Nitrogen cycle completes in 5 steps:
1) Nitrogen Fixation: Conversion of N2 → NH3
Combustion, volcanic action, Lightning, Industrial processes (making fertilizer). Bacteria (Azotobactor, Clostridium, Nostoc etc.)
2) Nitrification: Conversion of NH3 → NO3
Soil bacteria convert in a two-step process.
Roots absorb NH3, NH4, or NO3 and incorporate them into nucleic acids and protein.
Amino acids and nucleotides are broken down into waste products NH3 or NH4
5) DE nitrification:
The reduction of NO3 to N2 .Denitrifying bacteria return some of the nitrogen to the atmosphere.
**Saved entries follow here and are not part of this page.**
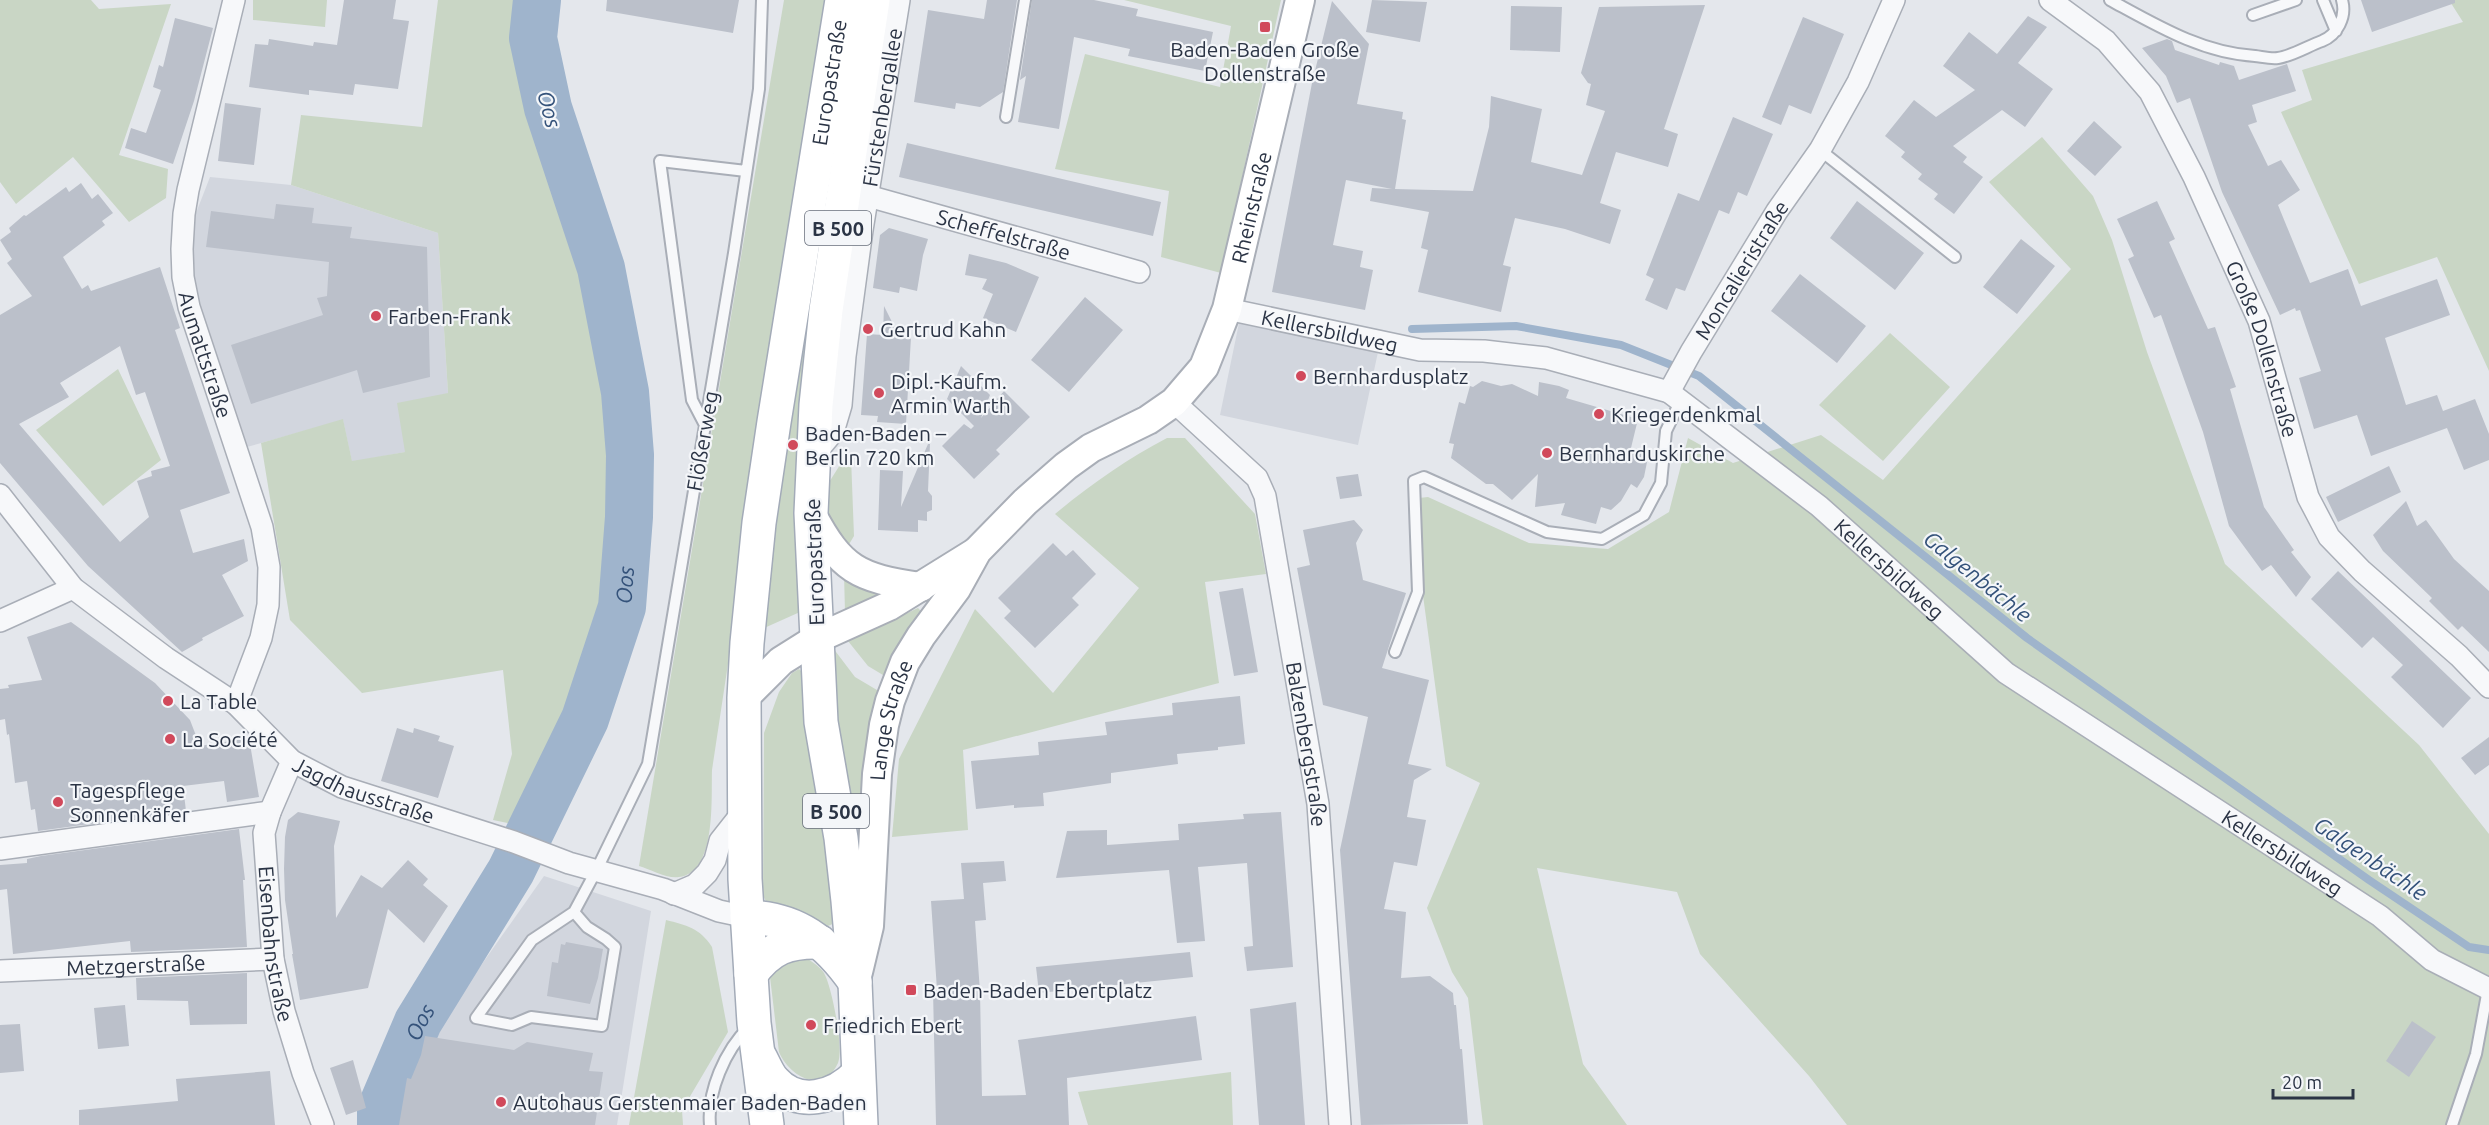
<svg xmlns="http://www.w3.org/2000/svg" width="2489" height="1125" font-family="Ubuntu,sans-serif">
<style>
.built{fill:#d2d6de}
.green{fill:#c9d6c5}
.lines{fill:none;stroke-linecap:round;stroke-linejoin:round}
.stream{stroke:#9fb4cc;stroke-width:8}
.river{stroke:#9fb4cc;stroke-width:48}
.building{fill:#bbc0ca;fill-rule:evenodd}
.lane-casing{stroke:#a9aeb7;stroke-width:14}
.street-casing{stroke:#a9aeb7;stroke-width:24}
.secondary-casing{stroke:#a9aeb7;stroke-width:32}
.primary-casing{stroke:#a3abb8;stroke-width:36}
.lane{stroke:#f7f8fa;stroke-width:10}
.street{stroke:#f7f8fa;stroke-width:21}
.secondary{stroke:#fff;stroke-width:28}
.primary{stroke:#fff;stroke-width:33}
.poi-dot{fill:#d1495b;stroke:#f4f6f9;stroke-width:2}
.labels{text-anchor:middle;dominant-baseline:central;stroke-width:4.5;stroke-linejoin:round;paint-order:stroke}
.shield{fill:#f4f6f9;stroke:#676e7b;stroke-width:1.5}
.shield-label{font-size:20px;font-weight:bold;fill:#2b3445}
.poi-label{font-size:21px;fill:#2b3445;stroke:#f4f6f9;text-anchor:start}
.street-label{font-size:21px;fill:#2b3445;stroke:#f4f6f9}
.water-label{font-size:22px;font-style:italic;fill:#34527a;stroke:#f4f6f9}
</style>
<rect width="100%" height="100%" fill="#e4e7ec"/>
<path class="built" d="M210,177L291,185L438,233L448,393L405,452L352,462L343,420L236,450L182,249Z
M1239,323L1378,352L1358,445L1220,415Z
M544,876L651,911L617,1125H394L406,1072Z"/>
<path class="green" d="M0,0H91L99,9L171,4L119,155L168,169L166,198L129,222L73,157L16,204L0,182Z
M253,0H327L325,27L253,20Z
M438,0H529L521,50L545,170L587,289L617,454L612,579L583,686L526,827L493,820L512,754L503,670L362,693L290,620L261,443L343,419L352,461L405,452L397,403L448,393L438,233L291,185L301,115L422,127Z
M784,0H828L712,770C711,797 717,873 679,877C667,879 650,869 639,866Z
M1124,0H1281L1221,273L1161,257L1169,191L1055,169L1085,54L1220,87L1231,26Z
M2449,0H2489V371L2437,257L2359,284L2281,112L2312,100L2302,70L2463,22Z
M2042,137L2093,196L2112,240L2147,352L2225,564L2419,745L2489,834V1125H1847L1809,1076L1700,954L1677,892L1537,868L1583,1064L1627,1125H1483L1468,998L1452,972L1427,908L1480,783L1446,766L1410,499L1428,497L1529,543L1608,549L1669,512L1688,438L1733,463L1821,435L1883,480L2071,269L1989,182Z
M820,212L800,612L762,629L772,526Z
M1890,333L1950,387L1883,461L1819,405Z
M118,369L161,460L103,506L36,430Z
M1167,438H1185L1255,514L1266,574L1205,582L1219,683L963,750L968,830L892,837L899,759L975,609L1053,693L1139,588L1055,514C1090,485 1127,459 1167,438Z
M845,457H851L854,536L845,551L827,524L826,487Z
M844,574L877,592V596L845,612Z
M918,608L923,613L888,678L868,666L848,641Z
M833,648L855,677L882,693L863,821L860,825L852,822L836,710Z
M799,669L803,673L826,837L835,923L828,926L772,909L768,906L763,895L764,733L779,692L792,673Z
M666,920C686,925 700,928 712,947L728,1032L682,1110L683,1125H629Z
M806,958C813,962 820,967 824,973C832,987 844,1049 838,1063C823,1096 789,1076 779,1052L770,977L771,970L776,963Z
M1231,1072L1233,1125H1088L1078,1092Z"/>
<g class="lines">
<path class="stream" d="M1412,329L1516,326L1621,345L1699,376L2027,638L2369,880L2469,947L2489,950"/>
<path class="river" id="s1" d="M381,1125V1109L418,1022L511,871L585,719L622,607L629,517L630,455L625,392L601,268L548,108L533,38L537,0"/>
</g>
<path class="building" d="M344,0H396L393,19L409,21L398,89L355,84L353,95L309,90V95L249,87L255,44L268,45L269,39L313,46L314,42L337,45Z
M607,0H739L733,33L606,11Z
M987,0H1017L1003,92L980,107L956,103L955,109L914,102L928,10L984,19Z
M1032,0H1094L1138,9L1136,16L1213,32L1205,71L1128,56L1130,49L1074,37L1059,129L1018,122L1026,76L1020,80Z
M1372,0L1427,2L1420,42L1366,32Z
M2361,0H2455V3L2372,32Z
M1332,1L1369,44L1357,104L1403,112L1402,119L1406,120L1395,189L1473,191L1489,127L1491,96L1542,109L1531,162L1582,175L1605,111L1586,105L1591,84L1588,83L1581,73L1599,7L1705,5L1664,129L1678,134L1668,167L1616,152L1600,203L1621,210L1610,244L1565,229L1515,218L1503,265L1511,267L1501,312L1418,292L1428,250L1421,248L1429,212L1370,201L1372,188L1392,189L1346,180L1333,245L1363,251L1360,267L1373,270L1365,310L1272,292L1312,83Z
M1511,6L1562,7L1560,52L1510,50Z
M2028,16L2047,27L2018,63L2053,89L2025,127L2002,110L1953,146L1967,157L1963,162L1983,177L1954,214L1934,199L1938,194L1918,179L1922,174L1901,157L1905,152L1885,136L1914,100L1936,117L1975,90L1943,66L1969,32L1997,54Z
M1803,17L1844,34L1811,114L1789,105L1781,125L1762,117Z
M175,18L213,28L194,101L173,164L125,148L131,128L146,133L161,90L153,87L159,65L163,67Z
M2167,39L2172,41L2175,50L2219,65L2220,62L2234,66L2239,80L2287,64L2296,91L2252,105L2257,122L2248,125L2268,166L2281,160L2300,190L2278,205L2310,283L2348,269L2361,306L2437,279L2450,315L2385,338L2406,405L2437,395L2443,411L2475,399L2489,434V460L2464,470L2447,428L2371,456L2357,415L2314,429L2299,378L2321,371L2300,310L2296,311L2295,308L2280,315L2222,192L2190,98L2177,103L2166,76L2142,48Z
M225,103L261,108L254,165L218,161Z
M1733,117L1773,134L1747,196L1738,192L1729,214L1719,210L1685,291L1676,288L1667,310L1645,300L1654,279L1646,275L1678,193L1699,201Z
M2094,121L2122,147L2095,176L2067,151Z
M907,143L1161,202L1153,236L899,177Z
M81,183L92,199L98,194L113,213L102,221L105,225L63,257L82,289L88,285L91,291L160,267L180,328L175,330L230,493L180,510L193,553L244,539L248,561L222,575L244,616L202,638L203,640L182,652L88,566L0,463V315L32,296L7,263L12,259L0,240L11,232L9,228L24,215L26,216L66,187L69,192ZM120,346L136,395L145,392L170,466L151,471L152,476L137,481L149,517L120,542L19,424L69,397L60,383Z
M1857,201L1924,253L1895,290L1830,238Z
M2157,201L2175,239L2169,242L2208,329L2215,327L2236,387L2230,389L2264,507L2294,550L2291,552L2311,577L2296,597L2271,565L2262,571L2229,526L2203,432L2161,315L2154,318L2128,259L2134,256L2117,219Z
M276,204L314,208L312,223L352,227L350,238L427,247L430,377L363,393L357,370L251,404L231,345L323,315L317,298L327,296L329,262L206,247L211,211L274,219Z
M889,228L928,239L923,255L917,291L900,287L899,293L873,288L880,235Z
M2021,239L2055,266L2017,314L1983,287Z
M969,254L1006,263L1039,277L1016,332L983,318L993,294L982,289L987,279L965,275Z
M1800,274L1866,326L1837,363L1771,311Z
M1085,297L1123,330L1069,392L1031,360Z
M884,306L899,336L911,337L906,424L877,422L878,416L861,415L867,334L883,335Z
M961,366L990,395L981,418L1004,391L1030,417L996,450L1000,454L974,479L942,446L964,424L971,429L974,426L947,399Z
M1482,381L1501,386L1512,384L1538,396L1539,382L1559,386L1569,390L1566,398L1638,419L1631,448L1643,450L1647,462L1644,477L1637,488L1631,484L1621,501L1611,510L1601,507L1596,524L1561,515L1565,503L1535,507L1538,474L1512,500L1493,484H1486L1451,458L1454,444L1449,443L1459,402L1465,404L1470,386L1473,387Z
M928,444H930L928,491L932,496V510L927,512V521L918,520V532L878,530L880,470L903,471L901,507Z
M2389,466L2401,492L2338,522L2326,497Z
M1358,474L1362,496L1340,499L1336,477Z
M2406,501L2417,526L2426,520L2454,559L2489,591V652L2462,626L2458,630L2429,601L2432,598L2383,551L2373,535Z
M1354,520L1363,530L1356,543L1363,580L1406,593L1382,668L1429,680L1408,764L1432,769L1414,780L1407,817L1426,820L1417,866L1394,862L1384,909L1406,912L1401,978L1430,976L1453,993L1454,1005H1456L1460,1049H1462L1468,1124L1361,1125L1340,850L1368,717L1323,705L1297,568L1310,565L1303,530Z
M1053,543L1066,556L1073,550L1096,574L1072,598L1079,605L1035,648L1004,618L1011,611L998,598Z
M2338,571L2471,698L2443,728L2391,677L2403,665L2373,637L2362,648L2311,599Z
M1243,588L1258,672L1234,676L1219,592Z
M71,622L155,683L190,720L200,746L249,738L259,797L227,802L224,781L183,786L186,811L38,831L35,809L31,810L27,781L15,783L9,734L7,735L5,719L0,720V689L9,688L8,685L42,680L27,637Z
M1240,696L1245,744L1218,747V750L1177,754L1178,764L1111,773V783L1043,793L1044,806L1014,808V805L976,809L971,761L1039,755L1038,742L1107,735L1105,722L1173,715L1172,703Z
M397,728L413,733L414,728L440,736L438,741L454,746L438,798L381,781Z
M2489,737V765L2475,775L2461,758Z
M298,812L340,821L334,846L336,918L361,875L382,888L408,860L428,879L423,885L448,906L424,943L388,909L368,988L300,1000L292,954H293L285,900L284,869L285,837L288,820Z
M1281,812L1293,967L1247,971L1244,947L1253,946L1247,863L1198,867L1205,941L1177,943L1169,870L1056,878L1067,831L1107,830V845L1179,840L1178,824L1244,819L1243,814Z
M239,829L245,880H243L247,947L131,952L130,941L13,954L7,889L0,890V865L27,863V859L41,856Z
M1004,861L1006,881L983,883L986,920L975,921L980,992L982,1096L1026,1095L1018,1040L1196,1016L1202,1060L1067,1078L1069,1125H936L933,990H937L931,901L964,899L961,863Z
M566,942L603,949L598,978L590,1004L547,996L552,962L558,963L561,944L565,945Z
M1190,952L1193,977L1039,993L1036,967Z
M247,973V1024L190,1025L188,1001L137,1000L136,978Z
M1296,1002L1305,1125H1259L1250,1009Z
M125,1005L129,1046L98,1049L94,1008Z
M2412,1021L2436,1037L2409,1077L2386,1061Z
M20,1024L24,1071L0,1073V1025Z
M425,1036L514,1050L527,1042L593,1053L589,1071L603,1072L595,1125H399L407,1078L411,1079L421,1055Z
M353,1060L366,1108L346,1115L330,1068Z
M270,1071L275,1125H79V1110L178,1101L176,1079Z"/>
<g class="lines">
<g class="lane-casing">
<path id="lane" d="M2110,0C2156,25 2202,53 2255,56C2263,57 2271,59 2278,58C2292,56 2308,46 2322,41C2337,35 2347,17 2342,0
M2323,0L2336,31
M2253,15L2296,0
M1006,117L1025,0
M1820,150L1955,257
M705,425L692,400L660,161L746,171
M1395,652L1418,592L1414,481L1424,477L1547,532L1602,539L1644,515L1661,483L1666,431L1681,400
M574,912L596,871L648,764L734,253L759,89L762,0
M574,912L587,927L606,939L615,947L602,1026L531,1017L512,1025L476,1018L532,940Z
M710,1125C707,1092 725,1050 749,1027
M2452,1125L2476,1054L2488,989"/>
</g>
<g class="street-casing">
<g id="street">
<path id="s2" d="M234,0L188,190L184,214L182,249L183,277L189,307L262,527L269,567L268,605L261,638L236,704"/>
<path id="s3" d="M2050,0L2106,41L2150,92L2194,177L2259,321L2308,497L2329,537L2362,571L2459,656L2489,687"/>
<path id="s4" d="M868,196L1139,272"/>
<path id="s5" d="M1227,309L1420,350L1484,351L1546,358L1669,392L1819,506L2006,673L2380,916L2432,960L2489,989"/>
<path id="s6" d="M1669,392L1691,352L1777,211L1820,150L1858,82L1894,0"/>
<path id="s7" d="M1174,402L1257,478L1265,496L1318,804L1340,1125"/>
<path id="s8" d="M813,456L833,432L841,405L845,356L862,230L899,0"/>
<path id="s9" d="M0,495L73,588L166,658L236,704L292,761L342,787L514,842L569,863L663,889L719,911L747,917"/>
<path d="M0,621L73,588"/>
<path id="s10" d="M292,761L270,812L264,833L273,959L284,1011L303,1073L323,1125"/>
<path d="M0,849L270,812"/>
<path d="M674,894L695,885L707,873L715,860L720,841L746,808"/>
<path id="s11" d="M0,971L273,959"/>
</g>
</g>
<g class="secondary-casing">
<g id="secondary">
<path d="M811,513C841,570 858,578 921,587"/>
<path d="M744,698L781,661L816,639L889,606L976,552"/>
<path id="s12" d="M858,972L869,926L877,774L884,725L890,701L905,662L921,636L956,589L977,551L1025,502L1066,466L1091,448L1148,420L1174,402L1204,367L1227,309L1300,0"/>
</g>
</g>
<g class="primary-casing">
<g id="primary">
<path d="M747,917C797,918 827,942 855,982"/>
<path d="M751,974C770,948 788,941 820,942"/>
<path d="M760,1057C764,1064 768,1075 774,1081C798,1108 835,1098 858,1074"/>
<path id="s13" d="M767,1125L754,1023L745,879L744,698L747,643L759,523L774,422L842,0"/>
<path d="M861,1125L855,982L848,901L841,838L821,722L811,513L816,405L826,310L873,0"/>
</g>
</g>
<use href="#lane" class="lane"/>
<use href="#street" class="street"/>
<use href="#secondary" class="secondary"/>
<use href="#primary" class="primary"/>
</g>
<g class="poi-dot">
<rect x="1259" y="21" width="12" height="12" rx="3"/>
<circle cx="376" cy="316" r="6"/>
<circle cx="868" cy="329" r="6"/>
<circle cx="1301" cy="376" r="6"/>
<circle cx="879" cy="393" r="6"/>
<circle cx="1599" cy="414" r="6"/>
<circle cx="793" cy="445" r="6"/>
<circle cx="1547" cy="453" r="6"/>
<circle cx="168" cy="701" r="6"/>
<circle cx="170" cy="739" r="6"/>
<circle cx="58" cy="802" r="6"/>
<rect x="905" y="984" width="12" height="12" rx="3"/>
<circle cx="811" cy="1025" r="6"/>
<circle cx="501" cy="1102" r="6"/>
</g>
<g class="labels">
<g class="shield">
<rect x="805" y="211" width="66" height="34" rx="4.5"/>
<rect x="803" y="794" width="66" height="34" rx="4.5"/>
</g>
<g class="shield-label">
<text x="838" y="228">B 500</text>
<text x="836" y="811">B 500</text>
</g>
<g class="poi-label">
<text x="1265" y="49" text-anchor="middle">Baden-Baden Große<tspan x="1265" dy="24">Dollenstraße</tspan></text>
<text x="388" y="316">Farben-Frank</text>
<text x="880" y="329">Gertrud Kahn</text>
<text x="1313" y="376">Bernhardusplatz</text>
<text x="891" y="381">Dipl.-Kaufm.<tspan x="891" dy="24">Armin Warth</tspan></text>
<text x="1611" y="414">Kriegerdenkmal</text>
<text x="805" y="433">Baden-Baden –<tspan x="805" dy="24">Berlin 720 km</tspan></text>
<text x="1559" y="453">Bernharduskirche</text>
<text x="180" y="701">La Table</text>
<text x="182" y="739">La Société</text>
<text x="70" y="790">Tagespflege<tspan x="70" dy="24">Sonnenkäfer</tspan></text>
<text x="923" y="990">Baden-Baden Ebertplatz</text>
<text x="823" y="1025">Friedrich Ebert</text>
<text x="513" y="1102">Autohaus Gerstenmaier Baden-Baden</text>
</g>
<g class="street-label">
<text stroke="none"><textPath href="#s13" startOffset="1050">Europastraße</textPath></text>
<text stroke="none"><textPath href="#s8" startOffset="360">Fürstenbergallee</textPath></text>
<text stroke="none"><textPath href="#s12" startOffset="910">Rheinstraße</textPath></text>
<text stroke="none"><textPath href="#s4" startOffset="141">Scheffelstraße</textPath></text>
<text stroke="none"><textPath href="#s6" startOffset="142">Moncalieristraße</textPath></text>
<text stroke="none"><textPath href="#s5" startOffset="105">Kellersbildweg</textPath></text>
<text stroke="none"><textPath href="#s3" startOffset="418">Große Dollenstraße</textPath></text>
<text stroke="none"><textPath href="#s2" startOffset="364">Aumattstraße</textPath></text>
<text transform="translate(702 441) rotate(-80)">Flößerweg</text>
<text transform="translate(814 562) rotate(-92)">Europastraße</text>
<text stroke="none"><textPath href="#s5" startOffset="734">Kellersbildweg</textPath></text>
<text stroke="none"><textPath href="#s12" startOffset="255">Lange Straße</textPath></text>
<text stroke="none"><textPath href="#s7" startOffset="384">Balzenbergstraße</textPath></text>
<text stroke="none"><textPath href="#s9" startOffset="476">Jagdhausstraße</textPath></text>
<text stroke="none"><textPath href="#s5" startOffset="1220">Kellersbildweg</textPath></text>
<text stroke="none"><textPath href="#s10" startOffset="189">Eisenbahnstraße</textPath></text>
<text stroke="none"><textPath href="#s11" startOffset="136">Metzgerstraße</textPath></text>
</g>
<g class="water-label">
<text transform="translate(550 109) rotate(75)">Oos</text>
<text transform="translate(1978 576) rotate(39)">Galgenbächle</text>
<text stroke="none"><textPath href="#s1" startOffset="597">Oos</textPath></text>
<text transform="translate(2371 858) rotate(34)">Galgenbächle</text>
<text stroke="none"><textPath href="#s1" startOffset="111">Oos</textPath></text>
</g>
</g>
<path d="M2273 1089v9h80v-9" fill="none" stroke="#2b3445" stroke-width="3"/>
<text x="2282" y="1089" font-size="18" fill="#2b3445" stroke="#f4f6f9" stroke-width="4.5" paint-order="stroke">20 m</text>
</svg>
Complete and closed loop: Ecosystems are capable of complete recycling. Complete recycling means that 100% of the waste material can be reconstituted indefinitely. This idea was captured by Howard T. Odum when he penned that "it is thoroughly demonstrated by ecological systems and geological systems that all the chemical elements and many organic substances can be accumulated by living systems from background crustal or oceanic concentrations without limit as to concentration so long as there is available solar or other source of potential energy" In 1979 Nicholas Georgescu-Roegen proposed a fourth law of entropy stating that complete recycling is impossible. Despite Georgescu-Roegen's extensive intellectual contributions to the science of ecological economics, the fourth law has been rejected in line with observations of ecological recycling.
Ecological recycling: An example of ecological recycling occurs in the enzymatic digestion of cellulose. "Cellulose, one of the most abundant organic compounds on Earth, is the major polysaccharide in plants where it is part of the cell walls. Cellulose-degrading enzymes participate in the natural, ecological recycling of plant material."Different ecosystems can vary in their recycling rates of litter, which creates a complex feedback on factors such as the competitive dominance of certain plant species. Different rates and patterns of ecological recycling leaves a legacy of environmental effects with implications for the future evolution of ecosystems.
Ecological recycling is common in organic farming, where nutrient management is fundamentally different compared to agri-business styles of soil management. Organic farms that employ ecosystem recycling to a greater extent support more species (increased levels of biodiversity) and have a different food web structure. Organic agricultural ecosystems rely on the services of biodiversity for the recycling of nutrients through soils instead of relying on the supplementation of synthetic fertilizers.The model for ecological recycling agriculture adheres to the following principals:
- Protection of biodiversity.
- Use of renewable energy.
- Recycling of plant nutrients.
Ecosystem engineers: The persistent legacy of environmental feedback that is left behind by or as an extension of the ecological actions of organisms is known as niche construction or ecosystem engineering. Many species leave an effect even after their death, such as coral skeletons or the extensive habitat modifications to a wetland by a beaver, whose components are recycled and re-used by descendants and other species living under a different selective regime through the feedback and agency of these legacy effects.Ecosystem engineers can influence nutrient cycling efficiency rates through their actions.
Earthworms, for example, passively and mechanically alter the nature of soil environments. Bodies of dead worms passively contribute mineral nutrients to the soil. The worms also mechanically modify the physical structure of the soil as they crawl about (bioturbation), digest on the moulds of organic matter they pull from the soil litter. These activities transport nutrients into the mineral layers of soil. Worms discard wastes that create worm castings containing undigested materials where bacteria and other decomposers gain access to the nutrients. The earthworm is employed in this process and the production of the ecosystem depends on their capability to create feedback loops in the recycling process.